02-01-2009 01:05 PM
I have been searching in vain (it seems) for a solution from my favorite HD manufacturer: Seagate.
My 1TB drive (as mentioned in the title) most certainly IS affected by the same problem or a variant of it.
When I power on sometimes, the POST screen shows no HDs connected on the controller.
Other times, when in XP working an a program, the systems will quickly reboot with no warning, no lag, no hangs, nothing. Just powers down and reboots and when it scans for drives, you guessed it: there are none to be found.
1) I have a support case open since 1/27 with no activity or notes.
2) I have downloaded the Brinks-3D6H-SD1B.ISO and burned to a CDr to try the firmware update, but it says found ST31000333AS, expected ST31000333AS. HUH?!?
I am told that CC1F is not affected, and that stupid serial number confirmation page with its rediculous inane verification (of old texts???) never accepts the codes I enter, even though they are separated by a space and case-duplicates of the originals.
Obviously, my drive is not supposed to reboot my system by itself and disappear from the BIOS detection.
I have been a supporter of Seagate since the early nineties, when my WD drives kept losing data and forming bad sectors. This is the first problem I have ever had with them. EVER.
I don't want to rake anyone over any coals, but there isn't much communication on the issues, and it seems as though they don't want to say anything for liability sake.
In the meantime, my whole collection of data is being backed up daily to avoid loss, but one of these times it will reboot in the middle of a backup and I will be finished.
Does anyone have anything to lend to this? Am I doing something wrong with the firmware? Do I need to be in AHCI mode instead of N-IDE?
02-01-2009 04:00 PM
Gcracker, I don't think your problem is the same that is causing bricked drives and related to the recent firmware releases from seagate for the 7200.11s. It *may* be a new firmware bug or something else, but the recently discovered firmware problem has one characteristic : bricked drives do not 'wake up' sometimes.
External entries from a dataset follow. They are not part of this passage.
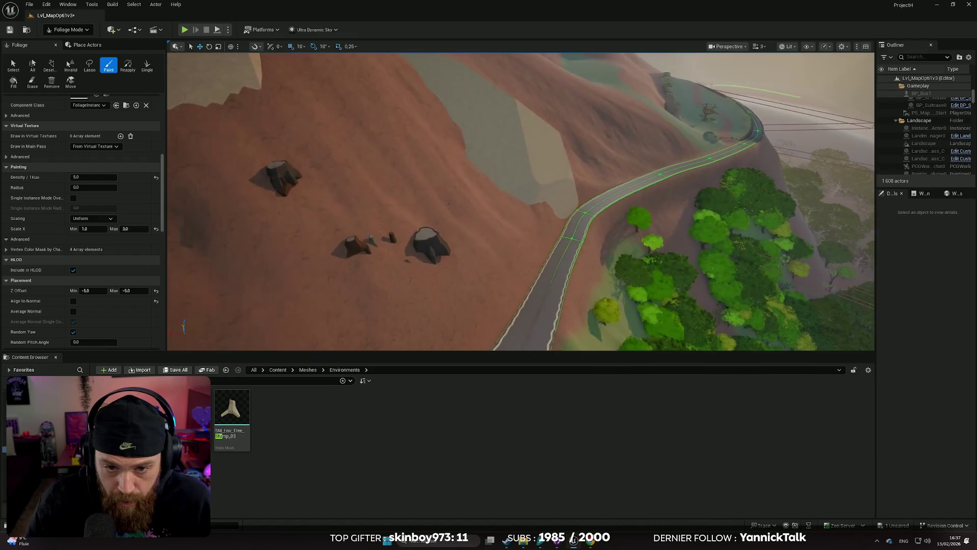
scroll(519, 203, down, 8)
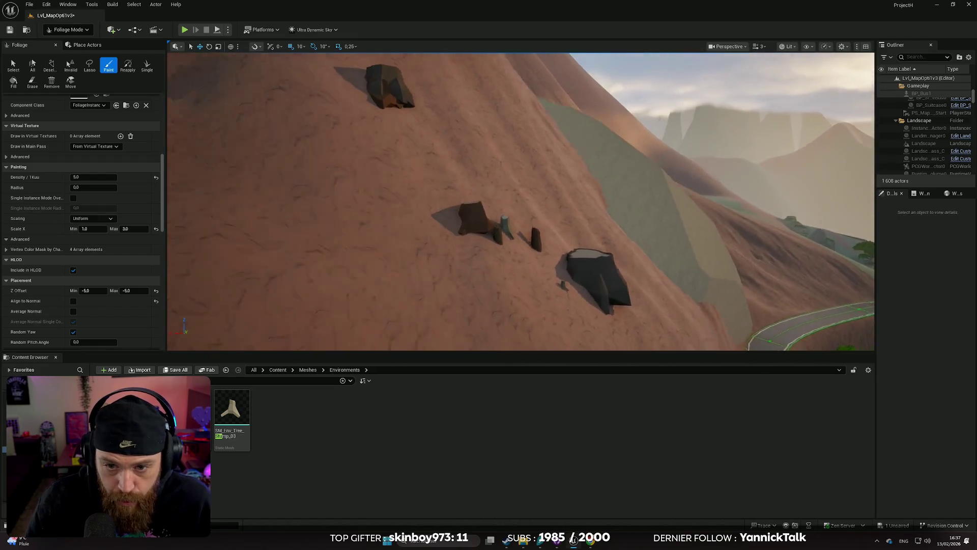
scroll(519, 204, down, 6)
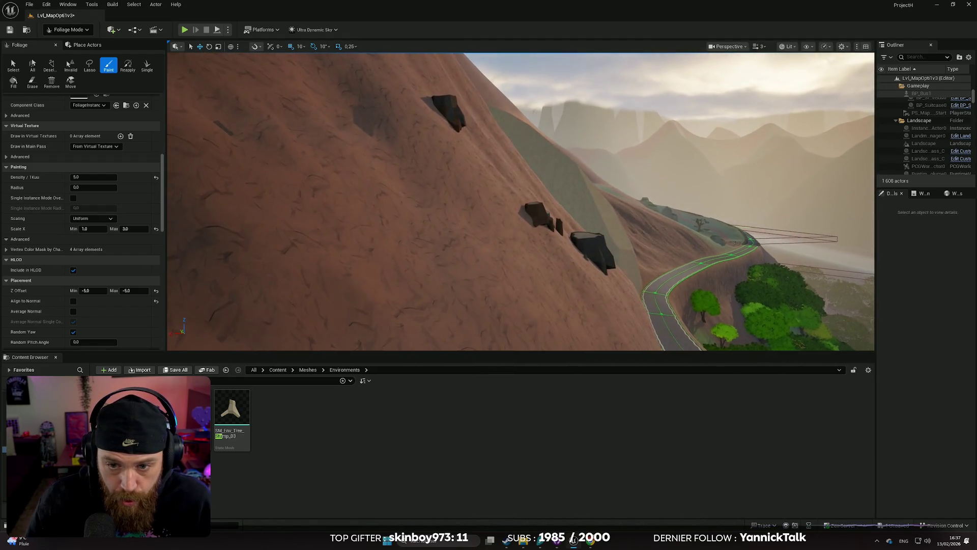
scroll(519, 204, up, 10)
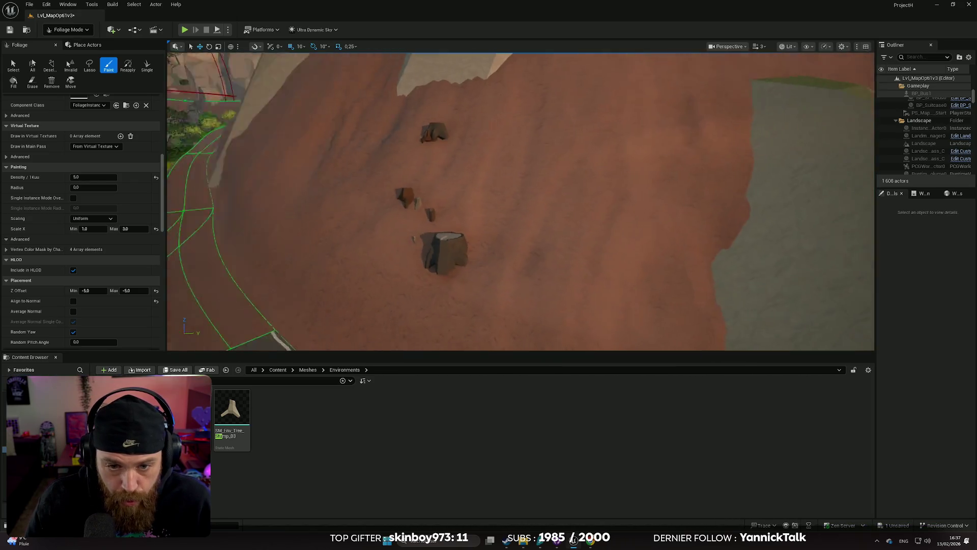
scroll(395, 292, down, 10)
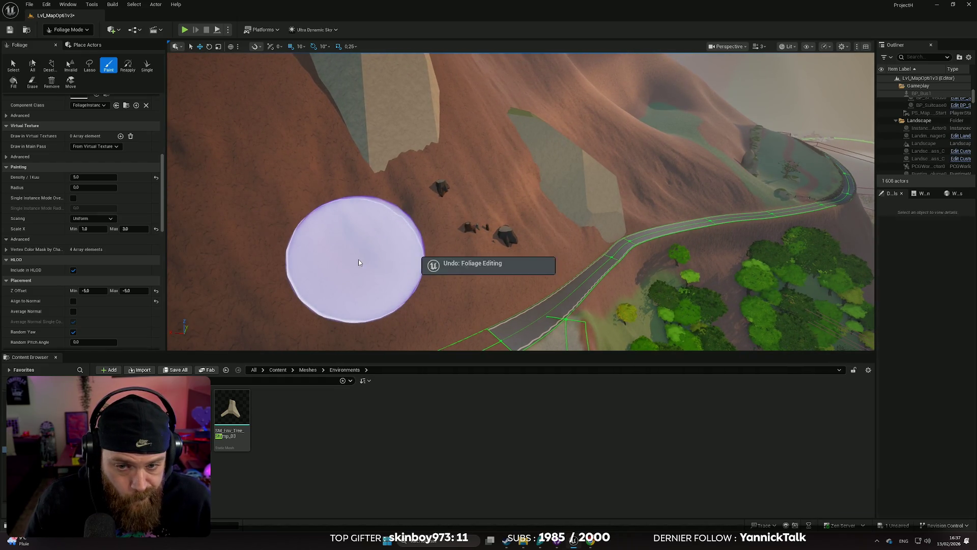
- Undo the last stump painting and set Z Offset Max to -10
key(ctrl+z)
click(134, 290)
text(-10)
Your error seems to me more likely that your system is in the limit of allowance when giving time to speed up drives at boot, and some times just it 'checks' for drives when the 7200.11 is not yet ready (up to speed), thus not finding it in Bios.
To prove that you need to delay bios check a bit.. you can look for some kind of 'hard disk delay' or 'staggered hd startup' option in BIOS, or just make the boot sequence slower by adding a floppy, or the memory check, or something similar.
Now regarding the reboots, they could be related or not but they seem more like some kind of power or voltage issue.
02-01-2009 04:10 PM
I agree that my problem isn't the same one affecting the drives with SD## revisions of firmware, but it is being affected by some problem.
The rebooting is taking place with no user-demand on the HD, and indexing is turned off. I realize that these days, Windows can decide to write something at anytime, but my system has been stable until now.
As for the spinup issue, my POST takes forever and a day anyway, and doesn't bother giving me a display until after all drives have been polled. I understand that on reboot, I may have an issue because the drive hasn't sent a ready signal or some other confusion, but on boot from power-off state, I still am having two to three failed detections a day.
My random reboot stats are in the range of once every other day. (twice today tho)
Finally, on my firmware issue: the firmware CD didn't read all the info from the drive until I was in AHCI mode, when it told be the update was for the SD## series and not to perform the flash.
Thanks for the reply, FTC. I hope this is a random unrepeatable problem, but it has odors of similarity to the other problems I've been reading about here.